**AUFGABENSTELLUNG 1**
Schreibe alle Datenzeilen der Katalogeinträge zu Herbarbögen neu und setze dabei überall „nation“ an die Stelle von „country“, ohne sonst etwas zu verändern. Die Bilder gehören nicht in deine Antwort.

══ DOKUMENT ══

400.000 Menschen reisen pro Jahr durch Mexiko. Ein Teil davon versucht sein Glück auf dem berühmt-berüchtigten Güterzug "La Bestia". Es sind zumeist illegale Migranten aus Honduras, El Salvador und Guatemala. In ihrem Traumziel USA kommen die meisten nie an.

Von Isabella Kolar |
    Emerson und Ernesto warten am 30.05.2014 in Ixtepec im mexikanischen Bundesstaat Oaxaca auf den Güterzug «La Bestia». Wie Tausende andere Mittelamerikaner wollen die jungen Männer in die Vereinigten Staaten. Der Weg ins vermeintlich gelobte Land ist lang und gefährlich.
    Gefährlicher Weg: Junge Menschen auf dem Weg in die USA durch Mexiko. (picture alliance / dpa / Denis Düttmann)
    Die Erinnerung ist noch frisch. Man sieht es Walter an. Ein innerlich wie äußerlich versehrter junger Mann von 24 Jahren mit tieftraurigen Augen.
    "Am Zweiten dieses Monats ist es ein Monat her, dass mein Bruder gestorben ist. Er war erst 17 Jahre alt. Sie haben ihn umgebracht, weil sie wollten, dass er Schutzgelder eintreibt und die Leute erpresst."
    Die Stimme fest. Doch nur wenige Momente später weint Walter. Der jüngere Bruder ermordet. Die Eltern zurückgeblieben in Honduras. Die Frau weit weg in den USA. Er ist allein gestrandet hier in Salto de Agua im tiefen Südosten Mexikos. Vor 15 Tagen hat er seine Heimat verlassen: erst zu Fuß an die guatemaltekische Grenze, danach weiter mit dem Zug, mit "La Bestia", der berühmt-berüchtigten, mit der so viele Menschen aus Mittelamerika ihr Glück suchen. Doch die Reise endet abrupt - kurz vor Salto de Agua bei einem Zwischenstopp.
    Walter Xavier Galan wurde auf der Flucht von Honduras in die USA zusammengeschlagen
    Walter Xavier Galan wurde auf der Flucht von Honduras in die USA zusammengeschlagen. (Deutschlandradio / Isabella Kolar)
    "Sie haben mich fertig gemacht"

═══

**AUFGABENSTELLUNG 2**
Kürze den Absatz des Artikels über Migranten in Mexiko, der mit „Die Stimme fest“ beginnt, auf höchstens drei Sätze, sodass die wesentlichen Fakten erhalten bleiben.

══ DATENAUSZÜGE ══

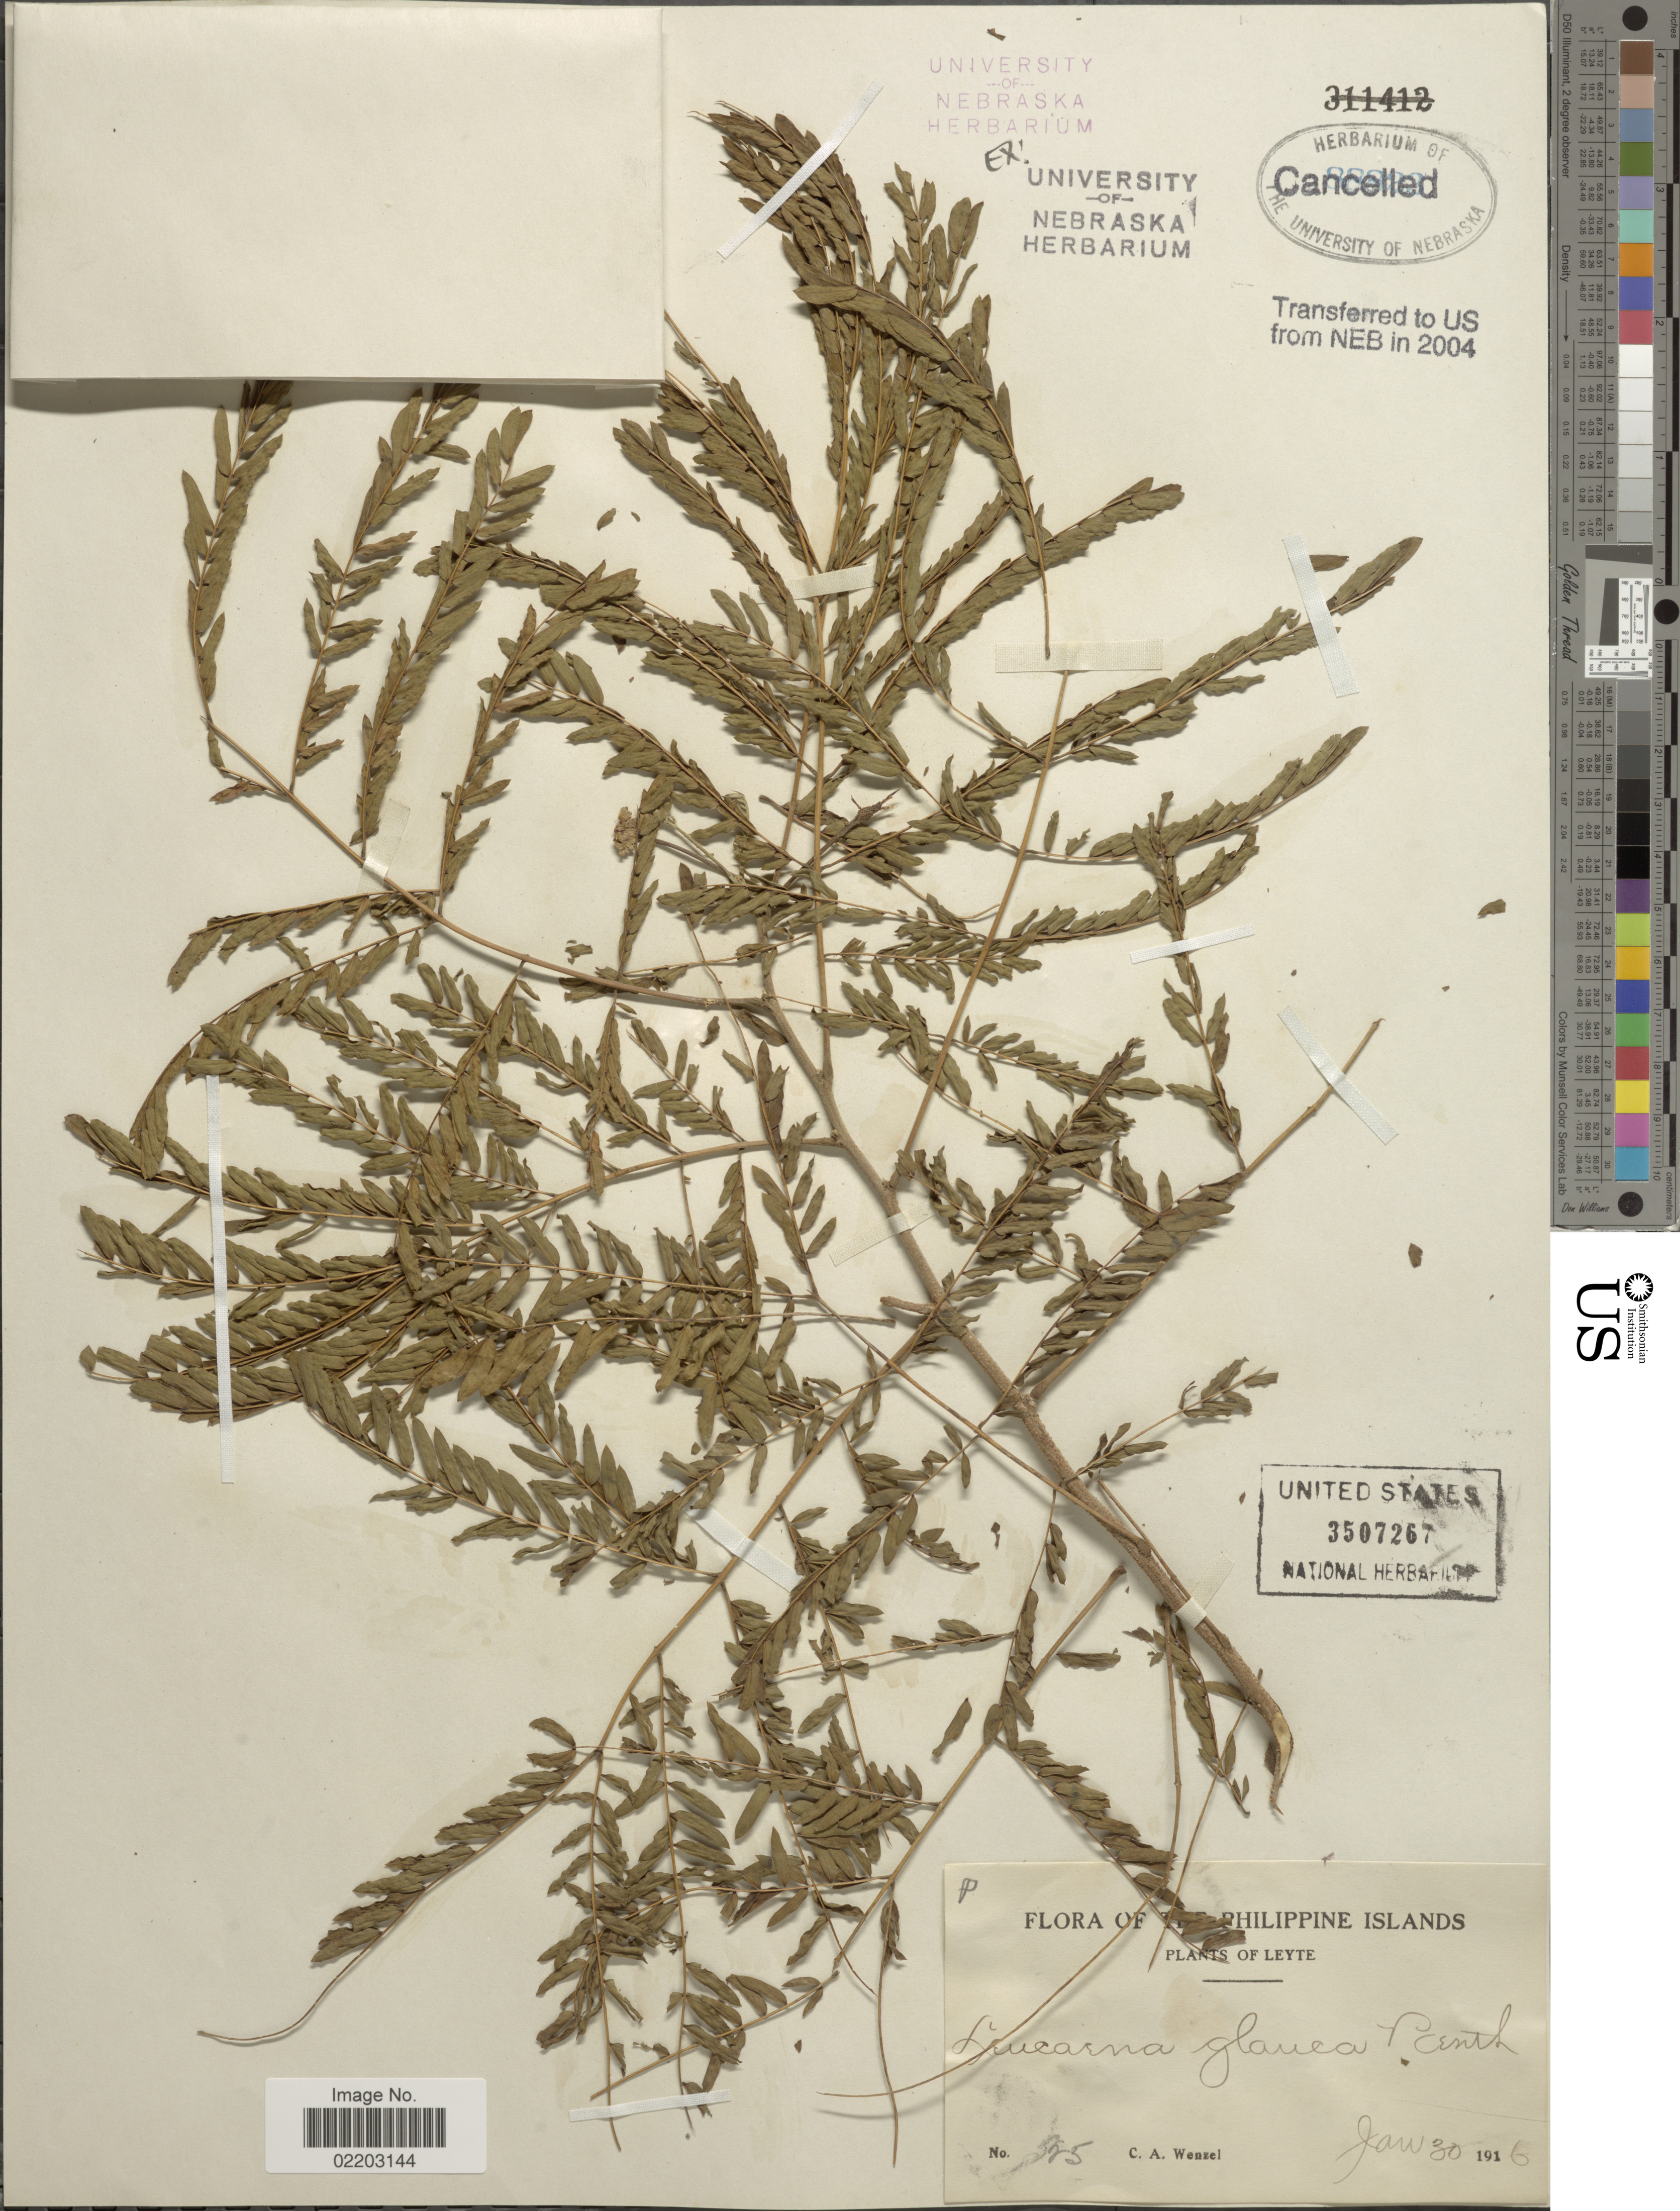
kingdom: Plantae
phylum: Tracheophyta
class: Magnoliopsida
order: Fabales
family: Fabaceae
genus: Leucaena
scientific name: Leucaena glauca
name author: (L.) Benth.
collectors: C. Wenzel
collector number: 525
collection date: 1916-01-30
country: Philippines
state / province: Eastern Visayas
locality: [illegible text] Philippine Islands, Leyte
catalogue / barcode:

═══

**MUSTERLÖSUNG 1**
kingdom: Plantae
phylum: Tracheophyta
class: Magnoliopsida
order: Fabales
family: Fabaceae
genus: Leucaena
scientific name: Leucaena glauca
name author: (L.) Benth.
collectors: C. Wenzel
collector number: 525
collection date: 1916-01-30
nation: Philippines
state / province: Eastern Visayas
locality: [illegible text] Philippine Islands, Leyte
catalogue / barcode:

**MUSTERLÖSUNG 2**
Walter weint, denn sein jüngerer Bruder wurde ermordet, seine Eltern sind in Honduras geblieben, seine Frau lebt in den USA, und er selbst ist allein in Salto de Agua im tiefen Südosten Mexikos gestrandet. Vor 15 Tagen verließ er seine Heimat, ging zu Fuß an die guatemaltekische Grenze und fuhr dann mit dem Zug „La Bestia“ weiter. Kurz vor Salto de Agua endete seine Reise abrupt bei einem Zwischenstopp.